La Goutelle (/fr/; La Gotèla) is a commune in the Puy-de-Dôme department in Auvergne in central France.

==Geography==
La Goutelle is situated some 30 km west of Clermont Ferrand, on the old N141 running from Royan on the Atlantic coast all the way across France. The road, now renamed the D941, has lost its national importance but still remains the principal route linking Clermont Ferrand to Limoges.

==Economy==
La Goutelle is part of the canton of Pontgibaud, and like Pontgibaud relied on mining as its major source of income until the early 20th Century. Nowadays milk production, forestry, passing trade for its bars and restaurants and the export of labour to Clermont Ferrand and the Ancizes form La Goutelle's economy. La Goutelle has managed to retain several shops, bars and restaurants and has a regionally renowned boulangerie.

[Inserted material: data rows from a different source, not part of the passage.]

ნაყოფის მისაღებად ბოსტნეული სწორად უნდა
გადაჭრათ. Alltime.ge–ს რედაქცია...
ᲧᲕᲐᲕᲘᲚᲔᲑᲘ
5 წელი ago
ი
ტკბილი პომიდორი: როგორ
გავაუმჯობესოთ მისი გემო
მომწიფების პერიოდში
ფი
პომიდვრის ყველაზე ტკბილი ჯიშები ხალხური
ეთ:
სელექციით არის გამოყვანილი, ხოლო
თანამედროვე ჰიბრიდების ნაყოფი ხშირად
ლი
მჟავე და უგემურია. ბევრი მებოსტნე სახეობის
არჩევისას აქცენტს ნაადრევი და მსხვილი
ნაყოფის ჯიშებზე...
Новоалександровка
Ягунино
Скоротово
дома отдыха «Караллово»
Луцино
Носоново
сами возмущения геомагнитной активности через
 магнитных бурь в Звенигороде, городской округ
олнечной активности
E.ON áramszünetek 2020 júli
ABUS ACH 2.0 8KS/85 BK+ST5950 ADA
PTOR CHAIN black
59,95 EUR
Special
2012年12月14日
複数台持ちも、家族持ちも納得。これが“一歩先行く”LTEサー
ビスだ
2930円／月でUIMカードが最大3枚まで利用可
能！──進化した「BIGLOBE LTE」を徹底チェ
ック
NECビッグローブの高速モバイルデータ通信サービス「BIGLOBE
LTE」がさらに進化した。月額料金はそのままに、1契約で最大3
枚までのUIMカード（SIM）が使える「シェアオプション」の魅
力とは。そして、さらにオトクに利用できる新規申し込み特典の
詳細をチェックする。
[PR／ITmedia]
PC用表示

La Goutelle has a municipal campsite though it only tends to be occupied in the weeks surrounding the Fête Patronale.

==Population==
The 2010 census reported a population of 610 inhabitants in La Goutelle (with 520 registered voters, not all full-time residents). More than 20 of La Goutelle's constituent "villages" are inhabited. Le Bourg has around 250 inhabitants. Ossebet, Ballot, Salmondeche are the larger outlying villages.

==Culture==
It shares primary school services with neighbouring St. Jacques d'Ambur and has joined the "communité de communes" Pontgibaud, Sioule & Volcans in 2010. Its football team is currently incorporated into Association Sportive Pontgibaud - La Goutelle. Although all home games are played at La Goutelle, the last Goutellois player left the club in 2007. ASPLG went into "sommeil" ("sleep" - a temporary suspension) at the end of the 2009/2010 season. In common with most of the villages of the Combrailles, there is an active Comité des Fetes which amongst other responsibilities, runs the Fete Patronale - always the first weekend of August (2010, 30 July to 2 August).

==Administration==
Since 2014 the mayor of La Goutelle is Frédéric Saby, who was re-elected in 2020.